A proposta da CNA de prorrogação do pagamento da securitização tem o apoio da bancada ruralista no Congresso, que vai reunir-se amanhã (26) para tratar do endividamento do setor rural. A parcela anual da securitização das dívidas agrícolas, renegociadas de sete a dez anos, é de cerca de R$ 700 milhões.
Segundo o vice-presidente da CNA, a situação do produtor só não está pior porque a desvalorização cambial amenizou um pouco os efeitos da queda dos preços.
Recursos - Umbelino prevê que não haverá crescimento da área plantada de grãos na próxima safra e criticou o governo por anunciar um volume de recursos para o crédito rural que não corresponde à realidade. "Na safra passada o governo anunciou R$ 11,3 bilhões e estima-se que apenas cerca de R$ 8 bilhões foram emprestados aos produtores", afirmou.
Para esta próxima safra, em que o governo está sinalizando com um volume de recursos de R$ 12 bilhões a CNA trabalha com a liberação, de fato, de cerca de R$ 9 bilhões. "O governo precisa cumprir o que promete, não é apenas anunciar", ressaltou.
Outra queixa da CNA é que os recursos do crédito rural não saem na hora necessária. "Em julho já começamos a adquirir insumos e não podemos mais ter liberação de recursos em dezembro e janeiro como na safra passada."
Umbelino informou ainda que a CNA, pela primeira vez, está alertando aos produtores de todo o País sobre os custos reais de produção e a expectativa de renda. "Não vamos dizer para ninguém plantar ou deixar de plantar, mas é preciso avisar que os preços internacionais das principais commodities são os mais baixos dos últimos 23 anos e que o mercado está difícil", observou.
Juros - A CNA defende uma redução das taxas de juros nos financiamentos do crédito rural da próxima safra de 8,75% para 6% ao ano e mudanças no atual Proagro (seguro agrícola).
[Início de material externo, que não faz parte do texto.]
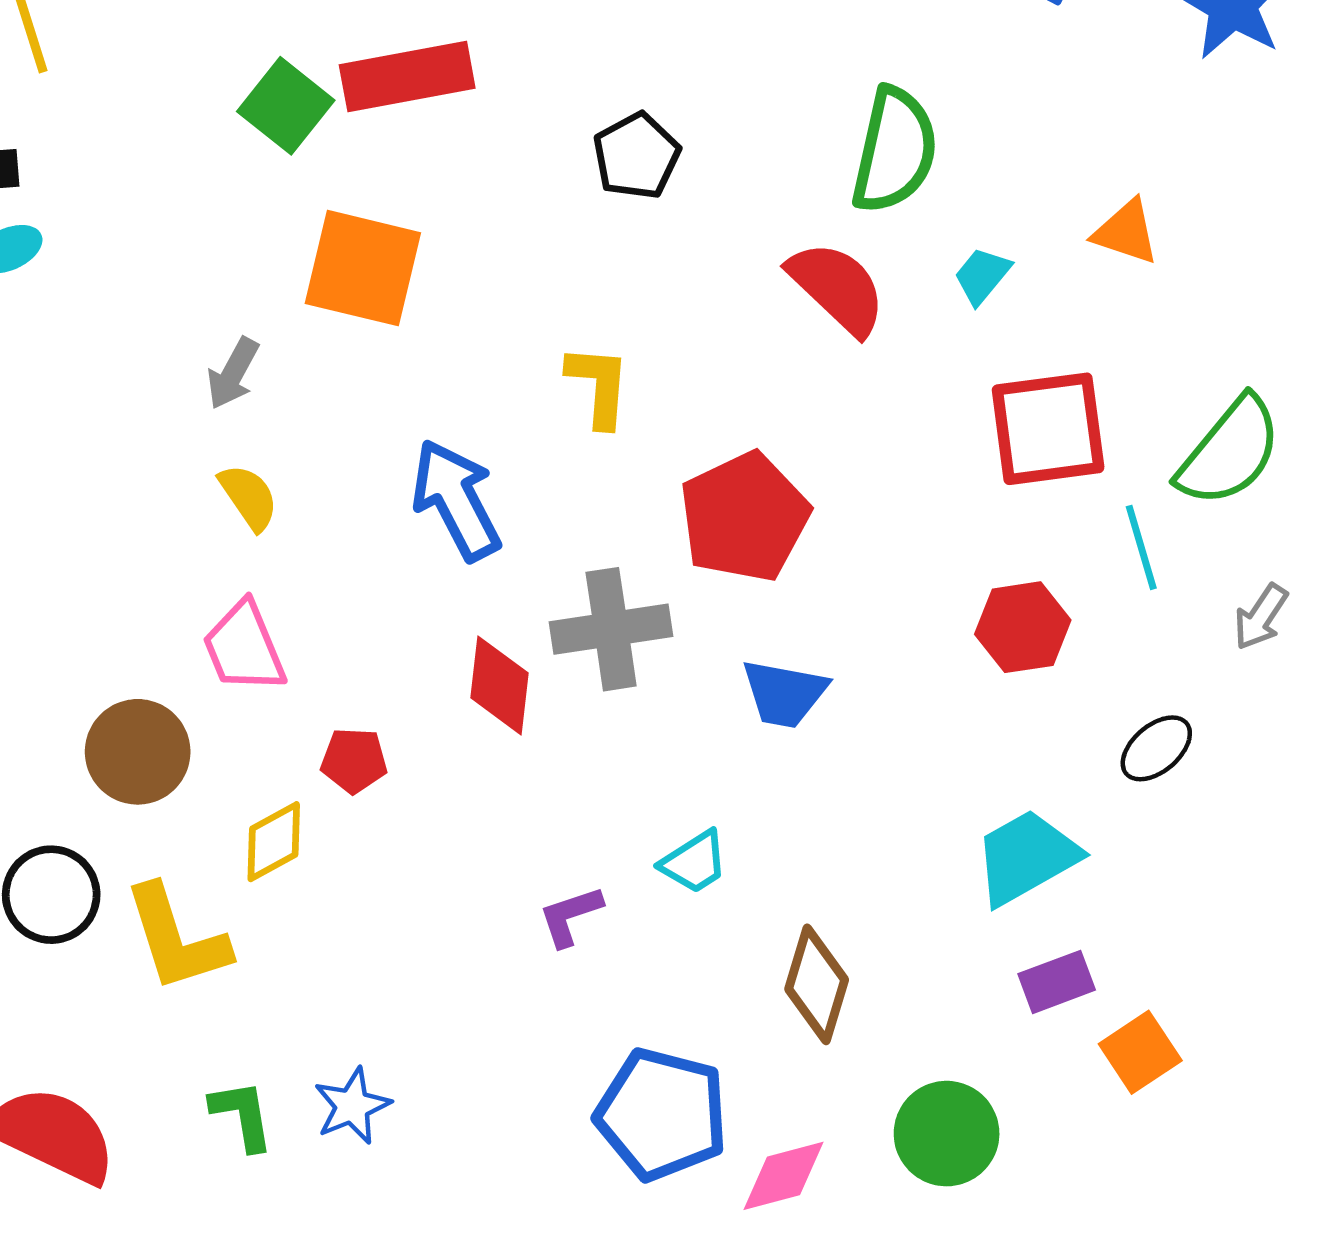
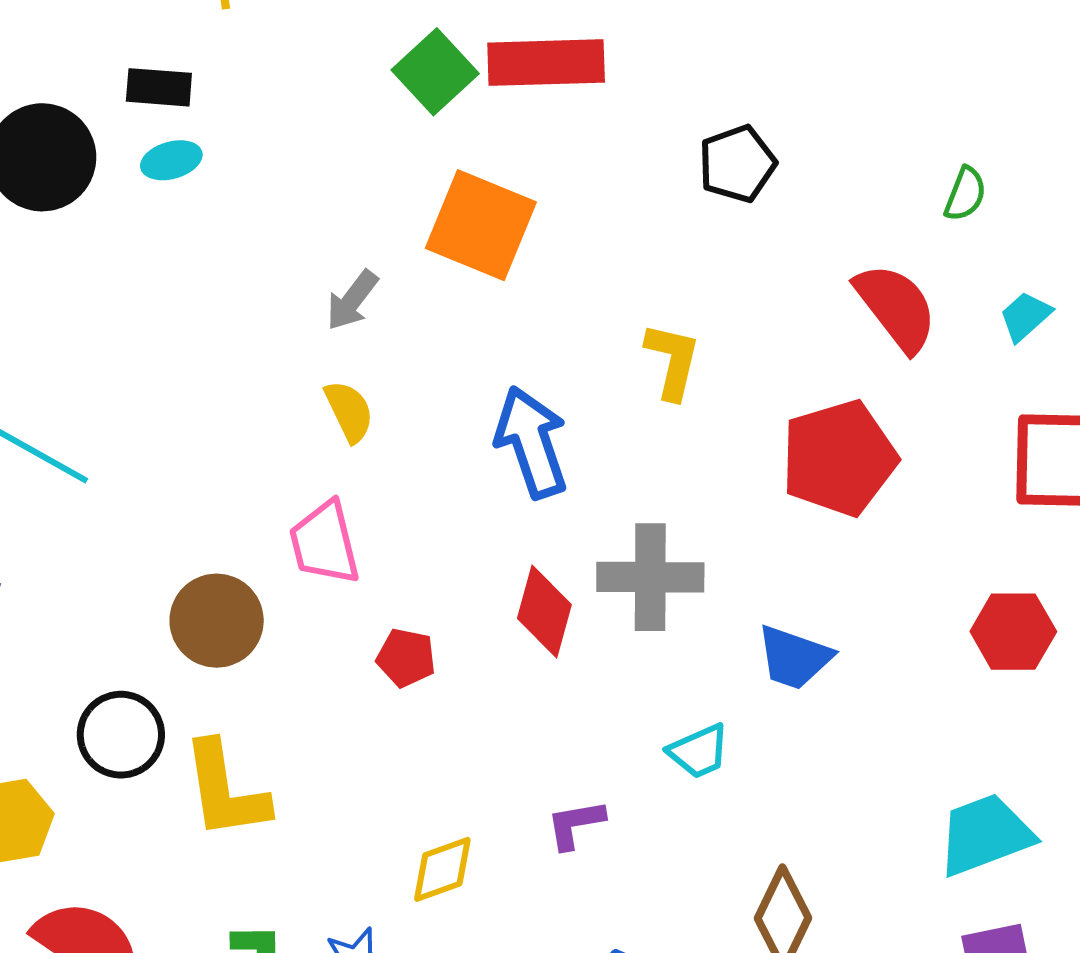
green semicircle: (895, 150) -> (965, 194), size x0.5
red pentagon: (744, 517) -> (839, 458), moved
yellow diamond: (274, 842) -> (442, 869), moved
cyan trapezoid: (694, 862) -> (699, 751), moved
Segundo Umbelino, é preciso ter um seguro "mais adequado". Ele citou pesquisa da CNA em que 87% dos produtores consideraram que o Proagro ficou mais burocratizado com o zoneamento agrícola, que indica as melhores datas e sementes para plantio em cada micro-região do País.
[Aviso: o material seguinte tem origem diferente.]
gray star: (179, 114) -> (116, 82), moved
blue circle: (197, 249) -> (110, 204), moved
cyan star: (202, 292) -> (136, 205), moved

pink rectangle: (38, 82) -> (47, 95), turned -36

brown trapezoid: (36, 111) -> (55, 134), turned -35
Todas as propostas da CNA para a safra 1999/2000 deverão ser apresentadas ao governo na quinta-feira, segundo Umbelino.
Ele defendeu os contratos de opção para todas as culturas, como o mecanismo mais adequado para a comercialização da safra, e disse que o Brasil precisa seguir o modelo de mercado futuro que vem sendo adotado no mundo, onde o produtor "vende para plantar e não planta para vender".